Après les élections américaines
« America First » : Biden en fera aussi son credo

Englués dans plusieurs conflits commerciaux, les États-Unis peinent à reconquérir les marchés agricoles. Le Green Deal, qui est selon eux, la nouvelle politique commerciale protectionniste de l’UE, desservira leurs intérêts commerciaux. Alors que Joe Biden a proposé un programme qui entend verdir le Farm Bill.

  « America First » : Biden en fera aussi son credo

En 2019, l’excédent commercial étasunien agricole et agroalimentaire était de 4,6 milliards de dollars (Md$) contre plus de 43 Md$ en 2014. En cause notamment, la dégradation des relations commerciales avec la Chine. Sur les marchés des céréales, les États-Unis perdent aussi des parts de marché tandis que l’industrie du bioéthanol, consommateurs de maïs, bat de l’aile. « En conséquence, ils ont dépensé plus de 51 Md$ d’aides (soit cinq fois le budget annuel dédié à l’agriculture, ndlr) pour compenser les pertes de revenus des farmers », rapporte Thierry Pouch, chef du service des études économiques de l’Assemblée permanente des chambres d’agriculture (APCA). Sous la présidence Trump, les États-Unis ne sont pas non plus parvenus à résorber leur déficit commercial abyssal avec l’Union européenne de 14,5 Md$ en 2019, le seul parmi leurs partenaires commerciaux. C’est pourtant leur cheval de bataille depuis des années. Les États-Unis ne réalisent que 9,3 % de leurs exportations de produits agricoles et agroalimentaires avec l’Union européenne. Dans ces conditions, le Green Deal (ou pacte vert) européen présenté au mois de juin dernier par la Commission européenne a mal été reçu. « Selon les États-Unis, il n’est ni plus ni moins la nouvelle politique commerciale protectionniste de l’Union européenne », analyse Thierry Pouch. Il est une nouvelle brique apportée à l’édifice protectionniste sur lequel s’est bâti le projet européen depuis 70 ans.

Le Green Deal, la politique commerciale de l’UE ? 

Du reste, l’Union européenne affirme ne pas vouloir signer d’accords commerciaux internationaux s’ils ne s’inscrivent pas dans les objectifs de la conférence sur le climat de 2015. C’est pourquoi la France, les Pays-Bas et l’Autriche ont annoncé ne pas envisager de ratifier avec le Mercosur, alors que la Commission européenne l’avait signé en juin 2019. Pour les mêmes raisons, les négociations sur le Tafta (projet d’accord commercial transatlantique lancé par Obama, Merkel, Cameron et Hollande en 2013), interrompues il y a quatre ans par Trump ne sont pas prêtes d’être relancées.
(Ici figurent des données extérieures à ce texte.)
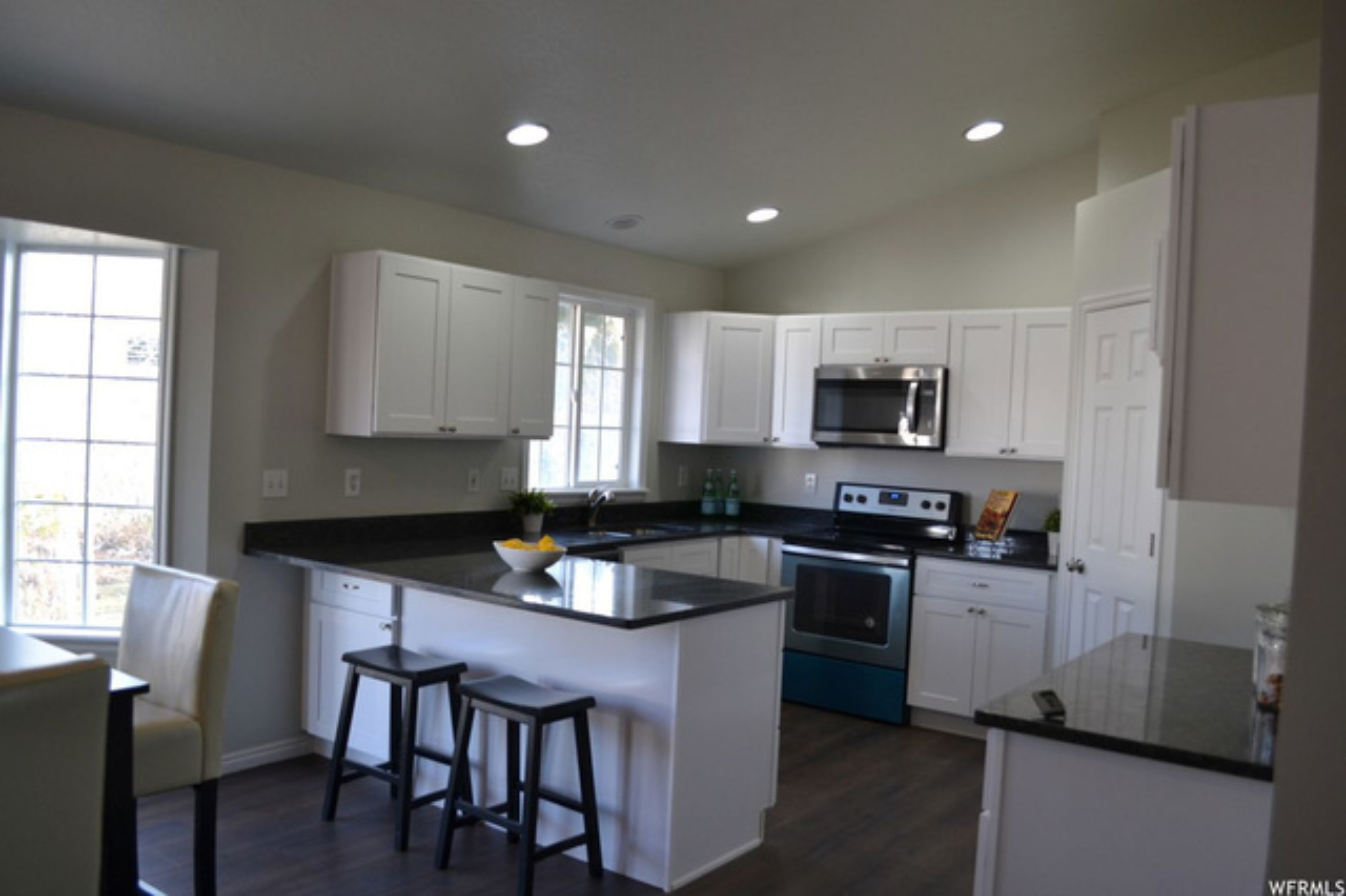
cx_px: 673
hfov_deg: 67.4
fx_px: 1009
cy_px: 448
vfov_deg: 47.9
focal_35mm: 27
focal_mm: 18
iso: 400
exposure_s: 1/80
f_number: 4.5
À moins que Joe Biden ne réintègre rapidement les Accords de Paris et relance les négociations commerciales. Cependant, le Green Deal est aussi un défi de cohérence que les vingt-sept pays membres de l’Union européenne se sont aussi lancés à eux-mêmes pour pouvoir imposer à la planète leurs propres ambitions environnementales et commerciales. Aussi, la prochaine PAC doit être compatible avec le pacte vert, avec des plans stratégiques nationaux qui ne servent pas que les intérêts de chacun des États membres. Or, le climat de crise actuel est propice à ce que les pays préservent chacun leurs propres intérêts. Mais en rejoignant l’Accord sur le climat de 2015, les États-Unis vont verdir le Farm Bill. Le nouveau président veut relancer la production étasunienne de bioéthanol et surtout construire une filière de biocarburants de seconde génération. Il ambitionne aussi le stockage de carbone dans le sol et de rendre l’agriculture globalement neutre en carbone. Joe Biden souhaite inscrire l’agriculture américaine dans la bioéconomie en créant des filières biosourcées.

Mais Joe Biden ne pourra appliquer son programme sans majorité au Sénat car aux États-Unis, le Président a peu d’influence sur l’orientation de la politique agricole. Or, une partie des membres du Sénat représente des électeurs ruraux et agricoles, pas du tout enclins à suivre la voie agroécologique du nouveau président américain. La grande majorité des farmers n’a du reste pas voté pour lui ! Et après avoir pris ses fonctions le 20 janvier prochain, il se peut que Joe Biden soit ni plus ni moins contraint de débloquer, dans l’urgence, une nouvelle enveloppe d’aides de plusieurs milliards de dollars pour préserver les revenus des Farmers.